Cosmologists have found a way to double the accuracy of measuring distances to supernova explosions – one of their tried-and-true tools for studying the mysterious dark energy that is making the universe expand faster and faster. The findings of these experiments could help researchers enhance dark energy experiments at major telescopes.
The results from the Nearby Supernova Factory (SNfactory) collaboration, led by Greg Aldering of the Department of Energy’s Lawrence Berkeley National Laboratory (Berkeley Lab), will enable scientists to study dark energy with greatly improved precision and accuracy, and provide a powerful crosscheck of the technique across vast distances and time. The findings will also be central to major upcoming cosmology experiments that will use new ground and space telescopes to test alternative explanations of dark energy.
Two papers published in The Astrophysical Journal report these findings, with Kyle Boone as lead author. Currently a postdoctoral fellow at the University of Washington, Boone is a former graduate student of Nobel laureate Saul Perlmutter, the Berkeley Lab senior scientist and UC Berkeley professor who led one of the teams that originally discovered dark energy. Perlmutter was also a co-author on both studies.
‘We’ve long had this idea that if the physics of the explosion of two supernovae were the same, their maximum brightnesses would be the same. Using the Nearby Supernova Factory spectra as a kind of CAT scan through the supernova explosion, we could test this idea,’ said Perlmutter.

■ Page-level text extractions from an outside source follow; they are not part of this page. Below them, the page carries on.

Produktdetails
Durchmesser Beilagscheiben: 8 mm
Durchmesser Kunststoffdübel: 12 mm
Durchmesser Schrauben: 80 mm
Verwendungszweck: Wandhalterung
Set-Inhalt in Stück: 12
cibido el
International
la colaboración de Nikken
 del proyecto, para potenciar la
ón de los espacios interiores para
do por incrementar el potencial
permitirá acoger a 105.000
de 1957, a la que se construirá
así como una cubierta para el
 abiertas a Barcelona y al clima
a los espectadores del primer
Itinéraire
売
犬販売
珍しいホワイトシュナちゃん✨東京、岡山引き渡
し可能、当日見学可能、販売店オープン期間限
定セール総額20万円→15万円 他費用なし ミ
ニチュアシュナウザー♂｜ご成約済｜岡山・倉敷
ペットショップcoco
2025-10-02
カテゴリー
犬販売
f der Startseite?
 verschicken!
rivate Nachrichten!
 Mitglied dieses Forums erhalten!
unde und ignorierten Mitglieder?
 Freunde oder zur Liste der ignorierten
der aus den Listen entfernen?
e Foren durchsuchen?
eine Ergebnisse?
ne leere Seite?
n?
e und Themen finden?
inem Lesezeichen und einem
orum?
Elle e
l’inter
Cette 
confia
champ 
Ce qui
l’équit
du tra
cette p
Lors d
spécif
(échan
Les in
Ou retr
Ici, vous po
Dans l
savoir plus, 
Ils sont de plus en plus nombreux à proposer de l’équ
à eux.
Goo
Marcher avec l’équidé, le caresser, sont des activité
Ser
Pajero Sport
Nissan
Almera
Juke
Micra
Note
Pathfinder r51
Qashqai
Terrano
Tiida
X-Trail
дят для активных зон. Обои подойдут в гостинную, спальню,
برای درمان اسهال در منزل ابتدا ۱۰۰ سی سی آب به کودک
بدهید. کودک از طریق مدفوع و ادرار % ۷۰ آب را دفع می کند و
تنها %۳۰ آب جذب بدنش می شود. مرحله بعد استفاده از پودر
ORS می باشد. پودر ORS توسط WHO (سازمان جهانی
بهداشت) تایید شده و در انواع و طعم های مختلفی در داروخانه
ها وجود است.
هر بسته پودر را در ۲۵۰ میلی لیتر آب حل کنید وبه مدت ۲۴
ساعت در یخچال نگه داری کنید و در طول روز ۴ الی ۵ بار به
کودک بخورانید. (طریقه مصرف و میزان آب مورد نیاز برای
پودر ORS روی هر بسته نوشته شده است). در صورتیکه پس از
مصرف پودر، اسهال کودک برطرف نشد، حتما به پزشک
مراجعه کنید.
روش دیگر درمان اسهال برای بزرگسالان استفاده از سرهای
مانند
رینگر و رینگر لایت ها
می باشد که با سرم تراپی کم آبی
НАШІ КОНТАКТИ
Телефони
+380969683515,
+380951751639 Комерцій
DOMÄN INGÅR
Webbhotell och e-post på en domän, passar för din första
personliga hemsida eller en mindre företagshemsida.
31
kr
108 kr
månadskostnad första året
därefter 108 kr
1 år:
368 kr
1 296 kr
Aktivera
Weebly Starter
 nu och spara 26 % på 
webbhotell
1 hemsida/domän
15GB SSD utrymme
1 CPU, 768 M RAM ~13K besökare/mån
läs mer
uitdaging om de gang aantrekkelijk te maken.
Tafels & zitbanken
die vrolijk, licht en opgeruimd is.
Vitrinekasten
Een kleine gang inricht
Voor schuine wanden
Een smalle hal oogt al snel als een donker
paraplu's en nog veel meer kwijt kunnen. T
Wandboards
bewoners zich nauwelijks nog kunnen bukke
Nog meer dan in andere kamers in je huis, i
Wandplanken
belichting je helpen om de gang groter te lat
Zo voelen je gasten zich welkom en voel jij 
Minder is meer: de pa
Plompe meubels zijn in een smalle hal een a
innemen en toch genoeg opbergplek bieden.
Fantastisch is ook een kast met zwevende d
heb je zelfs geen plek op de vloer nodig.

Supernovae were used in 1998 to make the startling discovery that the expansion of the universe is speeding up, rather than slowing down as had been expected. This acceleration – attributed to the dark energy that makes up two-thirds of all the energy in the universe – has since been confirmed by a variety of independent techniques as well as with more detailed studies of supernovae.
The new results announced by the SNfactory come from a multi-year study devoted entirely to increasing the precision of cosmological measurements made with supernovae. Measurement of dark energy requires comparisons of the maximum brightnesses of distant supernovae billions of light-years away with those of nearby supernovae “only” 300 million light-years away. The team studied hundreds of such nearby supernovae in exquisite detail. Each supernova was measured a number of times, at intervals of a few days. Each measurement examined the spectrum of the supernova, recording its intensity across the wavelength range of visible light. An instrument custom-made for this investigation, the SuperNova Integral Field Spectrometer, installed at the University of Hawaii 2.2-meter telescope at Maunakea, was used to measure the spectra.
The SNfactory collaboration includes Berkeley Lab, the Laboratory for Nuclear Physics and High Energy at Sorbonne University, the Center for Astronomical Research of Lyon, the Institute of Physics of the 2 Infinities at the University Claude Bernard, Yale University, Germany’s Humboldt University, the Max Planck Institute for Astrophysics, China’s Tsinghua University, the Center for Particle Physics of Marseille, and Clermont Auvergne University.